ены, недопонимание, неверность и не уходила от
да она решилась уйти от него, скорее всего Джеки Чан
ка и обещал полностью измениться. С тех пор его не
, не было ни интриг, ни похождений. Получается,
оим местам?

What to produce:
Each line from the one that holds "да она решилась" to the end of the records above should be transcribed exactly, both ends included.

Answer space:
да она решилась уйти от него, скорее всего Джеки Чан
ка и обещал полностью измениться. С тех пор его не
, не было ни интриг, ни похождений. Получается,
оим местам?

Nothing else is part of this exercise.